Sridhar Hariharan Padmanabh or more popularly, H.Sridhar, to the people who would look for his credit either on a CD cover or in the credits of an Indian feature film, was a mathematics graduate whose love for music finally drove him into an area, where he will be remembered as a pioneer of sorts. Like Mangesh Desai and Daman Sood.
My association with him was also through the credits as well, especially of albums by the talented AR Rahman. Not only the music but also the sound of Roja had made everyone sit up and take notice. I recall hearing an interview of Sridhar’s’ where he mentions that while he was mixing some stuff at AR’s Panchattan Studio, upstairs AR was making music for Roja. He would hear some interesting music wafting down, whenever the door opened. Finally AR turns up and informs him that he had got a movie score to do and would Sridhar be interested. They both wanted to change the audio quality of Indian film music and were thinking along the same lines. The rest, as they say, is history.
During the making of Chachi420, a Kamal Hasan adaption of the Tamil film. Vishal Bhardwaj, the music director, was going to Chennai to record some stuff and we had booked Media Artist Studio, where Sridhar doubled up as the resident Chief Sound Engineer. I was looking forward to meeting this man in flesh and blood. Due to some booking mess up we could not work there but we shook hands and discovered that he spoke hindi as a true north Indian! Slowly over a period of time we met over emails and phone calls through another friend of mine Rohit Kulkarni, who knew Sivakumar, the other engineer at Panchattan. That is how things work.

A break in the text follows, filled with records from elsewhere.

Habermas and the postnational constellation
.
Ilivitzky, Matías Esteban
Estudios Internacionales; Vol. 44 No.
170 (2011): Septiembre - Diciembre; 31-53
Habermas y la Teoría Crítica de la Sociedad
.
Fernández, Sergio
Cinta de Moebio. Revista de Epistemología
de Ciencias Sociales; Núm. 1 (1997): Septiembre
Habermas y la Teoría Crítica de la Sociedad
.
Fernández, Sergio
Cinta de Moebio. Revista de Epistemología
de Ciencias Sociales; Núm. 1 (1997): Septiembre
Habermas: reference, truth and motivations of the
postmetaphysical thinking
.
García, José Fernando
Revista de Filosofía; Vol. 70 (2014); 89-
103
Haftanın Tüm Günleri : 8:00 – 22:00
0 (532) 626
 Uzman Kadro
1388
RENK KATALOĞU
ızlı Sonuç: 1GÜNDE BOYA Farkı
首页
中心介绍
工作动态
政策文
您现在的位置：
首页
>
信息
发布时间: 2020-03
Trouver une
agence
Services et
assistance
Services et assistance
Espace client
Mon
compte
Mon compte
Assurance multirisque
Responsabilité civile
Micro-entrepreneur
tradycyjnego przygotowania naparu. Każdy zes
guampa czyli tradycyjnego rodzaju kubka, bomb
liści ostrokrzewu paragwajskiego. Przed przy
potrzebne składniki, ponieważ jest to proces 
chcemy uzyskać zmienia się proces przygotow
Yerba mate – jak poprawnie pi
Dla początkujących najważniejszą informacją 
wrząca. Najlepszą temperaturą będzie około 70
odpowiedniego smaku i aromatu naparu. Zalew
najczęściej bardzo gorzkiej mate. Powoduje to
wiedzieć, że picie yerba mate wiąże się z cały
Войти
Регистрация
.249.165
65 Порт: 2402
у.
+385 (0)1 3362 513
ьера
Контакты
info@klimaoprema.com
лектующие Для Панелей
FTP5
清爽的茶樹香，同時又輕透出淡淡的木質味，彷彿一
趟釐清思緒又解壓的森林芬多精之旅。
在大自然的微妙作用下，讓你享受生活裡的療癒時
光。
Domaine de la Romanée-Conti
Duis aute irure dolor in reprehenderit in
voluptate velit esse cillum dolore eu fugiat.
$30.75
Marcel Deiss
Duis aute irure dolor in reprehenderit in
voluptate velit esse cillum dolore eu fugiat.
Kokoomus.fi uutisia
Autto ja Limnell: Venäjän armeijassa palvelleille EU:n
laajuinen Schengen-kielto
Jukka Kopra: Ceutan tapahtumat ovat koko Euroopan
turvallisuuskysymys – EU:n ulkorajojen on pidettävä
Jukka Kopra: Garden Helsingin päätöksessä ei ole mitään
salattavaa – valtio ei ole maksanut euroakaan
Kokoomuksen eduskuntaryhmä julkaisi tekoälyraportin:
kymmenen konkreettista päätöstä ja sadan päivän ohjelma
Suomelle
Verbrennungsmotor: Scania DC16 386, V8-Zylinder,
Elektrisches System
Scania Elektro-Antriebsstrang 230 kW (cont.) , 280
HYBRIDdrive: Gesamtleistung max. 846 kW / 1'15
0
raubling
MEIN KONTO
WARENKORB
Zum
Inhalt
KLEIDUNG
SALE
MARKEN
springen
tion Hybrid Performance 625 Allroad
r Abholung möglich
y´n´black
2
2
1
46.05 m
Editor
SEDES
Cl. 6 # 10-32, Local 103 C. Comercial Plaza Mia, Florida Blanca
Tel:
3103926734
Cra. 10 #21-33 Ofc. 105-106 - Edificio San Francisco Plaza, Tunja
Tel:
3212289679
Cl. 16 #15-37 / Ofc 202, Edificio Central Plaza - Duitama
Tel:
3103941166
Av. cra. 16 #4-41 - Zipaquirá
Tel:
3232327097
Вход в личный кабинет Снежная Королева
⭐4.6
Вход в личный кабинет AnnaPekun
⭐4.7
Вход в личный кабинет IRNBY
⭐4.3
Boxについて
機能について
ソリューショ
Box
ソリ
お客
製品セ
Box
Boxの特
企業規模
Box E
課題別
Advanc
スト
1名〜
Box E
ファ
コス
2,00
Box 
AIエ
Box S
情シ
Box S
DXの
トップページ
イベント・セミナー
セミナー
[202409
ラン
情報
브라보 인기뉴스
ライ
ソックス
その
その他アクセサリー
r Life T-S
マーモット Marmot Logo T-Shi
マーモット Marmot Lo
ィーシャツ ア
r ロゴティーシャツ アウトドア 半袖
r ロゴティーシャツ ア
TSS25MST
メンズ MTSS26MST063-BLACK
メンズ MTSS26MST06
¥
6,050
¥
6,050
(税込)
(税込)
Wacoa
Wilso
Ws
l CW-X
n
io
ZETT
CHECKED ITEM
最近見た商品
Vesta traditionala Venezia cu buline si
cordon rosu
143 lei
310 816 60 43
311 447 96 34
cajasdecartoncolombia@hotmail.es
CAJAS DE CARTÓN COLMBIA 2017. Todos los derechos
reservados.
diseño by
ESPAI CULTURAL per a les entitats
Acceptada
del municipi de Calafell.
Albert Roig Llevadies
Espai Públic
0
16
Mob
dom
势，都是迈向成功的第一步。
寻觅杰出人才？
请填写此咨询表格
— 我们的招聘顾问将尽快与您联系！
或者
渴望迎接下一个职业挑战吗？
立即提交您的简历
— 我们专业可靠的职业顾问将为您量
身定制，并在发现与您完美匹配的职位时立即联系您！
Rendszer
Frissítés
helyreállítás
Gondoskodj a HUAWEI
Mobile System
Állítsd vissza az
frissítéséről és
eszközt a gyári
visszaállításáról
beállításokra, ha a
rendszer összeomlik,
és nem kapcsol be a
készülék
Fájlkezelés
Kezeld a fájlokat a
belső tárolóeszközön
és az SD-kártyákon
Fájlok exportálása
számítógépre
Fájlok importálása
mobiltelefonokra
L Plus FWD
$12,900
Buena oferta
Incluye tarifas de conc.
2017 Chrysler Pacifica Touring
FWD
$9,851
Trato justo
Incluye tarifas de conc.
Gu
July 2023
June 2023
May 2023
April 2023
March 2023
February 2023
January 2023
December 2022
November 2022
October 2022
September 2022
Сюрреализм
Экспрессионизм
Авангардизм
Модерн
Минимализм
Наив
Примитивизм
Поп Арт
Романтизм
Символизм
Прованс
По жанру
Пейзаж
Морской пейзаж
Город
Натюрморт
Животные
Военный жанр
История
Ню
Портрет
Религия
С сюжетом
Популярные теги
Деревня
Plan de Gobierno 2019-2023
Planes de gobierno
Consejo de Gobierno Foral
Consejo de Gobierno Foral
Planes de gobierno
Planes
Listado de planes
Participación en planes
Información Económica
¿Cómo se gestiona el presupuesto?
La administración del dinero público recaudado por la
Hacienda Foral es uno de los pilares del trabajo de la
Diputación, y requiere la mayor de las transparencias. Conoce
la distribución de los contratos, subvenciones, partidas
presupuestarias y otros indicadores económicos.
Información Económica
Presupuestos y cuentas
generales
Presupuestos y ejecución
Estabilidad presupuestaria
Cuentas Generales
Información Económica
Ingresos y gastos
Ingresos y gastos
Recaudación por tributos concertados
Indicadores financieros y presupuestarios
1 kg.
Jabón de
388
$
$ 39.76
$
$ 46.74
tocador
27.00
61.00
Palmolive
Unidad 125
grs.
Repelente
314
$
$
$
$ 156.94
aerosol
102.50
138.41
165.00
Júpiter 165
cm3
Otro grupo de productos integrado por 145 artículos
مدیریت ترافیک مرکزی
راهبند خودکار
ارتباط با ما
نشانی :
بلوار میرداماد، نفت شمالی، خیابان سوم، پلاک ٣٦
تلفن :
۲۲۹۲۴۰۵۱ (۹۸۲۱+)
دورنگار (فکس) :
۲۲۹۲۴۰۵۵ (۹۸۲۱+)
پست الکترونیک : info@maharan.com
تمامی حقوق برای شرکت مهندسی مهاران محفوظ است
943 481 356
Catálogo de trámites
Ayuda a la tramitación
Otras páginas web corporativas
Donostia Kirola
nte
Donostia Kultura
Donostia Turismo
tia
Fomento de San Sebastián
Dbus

In 2003 I got a call from him to say that he was feeling burdened by the upcoming AR Shows, the first in India. I told him to get another engineer. Soon I was in Chennai, discussing the show. Never, for once, did I feel that he seemed threatened by another engineers’ presence? He shared openly and took suggestions in his stride.
Together we pulled off one of the biggest show in India and of an Indian artist abroad. We discovered similar taste in music, in the mixes we wanted to do and even in the way tracks were named and color-coded! Soon I was invited by AR to come help mix Rang De Basanti. Sridhar and I would take turns mixing songs. If he stopped I would take over and visa versa. People still ask me as to which song Sridhar had mixed and which were done by me. And the beauty was that no one could tell.
Our telephonic conversations usually began with ” Hi. I have a question for you….” or if he was in a relaxed frame of mind, he would ask me “Are u Santa Singh, Milka Singh or Relax-ing?” An engineer with a passion for music and a photographic memory, he would remember intricate details of dates, venues, list of musicians, song mixes, files and even chord progressions of a song. One of his duties, apart from being an FOH engineer for AR’s shows was to check AR’s keyboard rig by playing all the patches that AR would end up playing on the various keyboards.
A keen guitar player, many a times people would find us roaming the music shops of LA, NY, Singapore or Hong Kong. To our delight we would end up playing all kinds of guitars, especially the ones we could not afford!
He was a stern taskmaster of people who failed to do their job. HE would gladly teach the new engineers at the studios he worked in and then expect them to come up with more relevant questions. His word was the final word for AR. If Sridhar had said that he had heard the master and felt it was fine, AR, when time not permitting, would take his word for it.
He would also fight for the musical integrity of the piece that AR had composed, whether it was a song or the background piece for the movie. That was the level of trust and respect he commanded. He was the teacher and virtual guru of so many audio students. His fan site at Orkut is testimony to that. A four time National award winner and a man with only grey and white shirts, as I teased him, he was a techie who was on top of gadgets and emerging technologies.
His musical and engineering skills saw him work with the likes of George Harrison, John Neptune Kaizan, Pt. Ravi Shankar, Zakir Hussain, L.Shankar, John McLaughlin, Louis Banks, Sivamani, …
U.Srinivas and many more upcoming as well as established artists of India and abroad. I miss the cigarette and coffee breaks we used to have.
Time to catch up on new stuff, plan things and bitch, as well! I miss his reassuring presence that I could turn to him, whenever I needed an answer to a technical problem. Most of all I miss my fixed drop car-ride to my hotel, late after work and then sitting in his car and chatting for another hour or so. I miss you my friend! I know he is mixing his next great work somewhere up there. May his soul rest amongst celestial harmony and peace.